From the nomograms, it was suggested that RS patients without surgery, with distant SEER stage grade, and histological type of fibrosarcoma had the poorest prognosis. Depending on histological type, the prognosis from good to the poor was liposarcoma, leiomyosarcoma, carcinosarcoma, rhabdomyosarcoma, clear cell sarcoma, and fibrosarcoma. According to the Kaplan-Meier overall and disease-specific survival analysis of patients with RS established by Nazemi et al. (1), liposarcoma had the greatest prognosis, followed by leiomyosarcoma and clear cell sarcoma, while carcinosarcoma had the worst prognosis. Regardless of carcinosarcoma, its prognostic ranking was consistent with ours. However, it was shown that carcinosarcoma had the worst prognosis, which was inconsistent with our analysis. The reason for this may be that rhabdomyosarcoma and fibrosarcoma were not included in the Kaplan-Meier analysis due to the small sample size in their study, thus leading to biased results.
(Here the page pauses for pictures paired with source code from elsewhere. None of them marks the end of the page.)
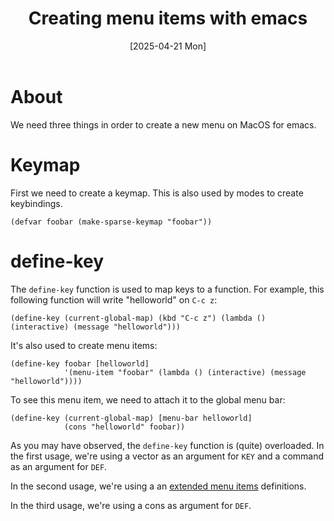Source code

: #+title: Creating menu items with emacs
#+date: [2025-04-21 Mon]

* About

We need three things in order to create a new menu on MacOS for emacs.

* Keymap

First we need to create a keymap. This is also used by modes to create
keybindings.

#+begin_src elisp
  (defvar foobar (make-sparse-keymap "foobar"))
#+end_src

* define-key

The ~define-key~ function is used to map keys to a function. For example, this
following function will write "helloworld" on ~C-c z~:

#+begin_src elisp
  (define-key (current-global-map) (kbd "C-c z") (lambda () (interactive) (message "helloworld")))
#+end_src

It's also used to create menu items:

#+begin_src elisp
  (define-key foobar [helloworld]
              '(menu-item "foobar" (lambda () (interactive) (message "helloworld"))))
#+end_src

To see this menu item, we need to attach it to the global menu bar:

#+begin_src elisp
  (define-key (current-global-map) [menu-bar helloworld]
              (cons "helloworld" foobar))
#+end_src

As you may have observed, the ~define-key~ function is (quite) overloaded. In
the first usage, we're using a vector as an argument for ~KEY~ and a command as
an argument for ~DEF~.

In the second usage, we're using a an [[https://www.gnu.org/software/emacs/manual/html_node/elisp/Extended-Menu-Items.html][extended menu items]] definitions.

In the third usage, we're using a cons as argument for ~DEF~.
In addition, our study demonstrated that surgical treatment for adult RS patients may effectively reduce the risk of death. This is in line with the findings of Moreira DM et al. (22) and Öztürk H (23). Moreover, it is also found that chemotherapy may also improve the prognosis of adult RS patients. Chemotherapy has now been applied clinically to treat advanced or recurrent renal sarcoma, although not standardized(24), and the latest research of Yakirevich E et al. suggested that comprehensive genomic analysis of adult RS patients may provide new opportunities for targeted therapy(25).
To our surprise, our data suggested radiotherapy was not an independent prognostic factor for the adult patient with renal sarcoma, which was in accordance with the findings of Li et al. (26). However, Gamboa et al. reported that preoperative radiotherapy may improve the prognosis by making some tumors easier to resect(27). Thus, the prognostic impact of radiotherapy on patients with renal sarcomas should be further explored. The clinical outcome of primary adult renal sarcoma is extremely poor and the optimal treatment remains to be debated. Further studies are needed to verify whether it is surgery or combination therapy that works best. Furthermore, our data also suggested that female patients had a better prognosis than male patients, which could be attributed to differences in female anatomy or hormone levels.
We appraised the prognosis of adult RS patients with nomograms for the first time, which adds a new dimension to our research. Simultaneously, using the SEER database excluded the influencing factors of single-center. Even so, there are still a few flaws in our study: 1. Because of the rarity of renal sarcoma, limited sample size is inevitable and therefore our findings may not be representative; 2. As our study is retrospective, there is a lack of multicenter data for external validation. 3. Due to the lack of data in the SEER database, genetic factors, laboratory findings, and medication history were not included in our study.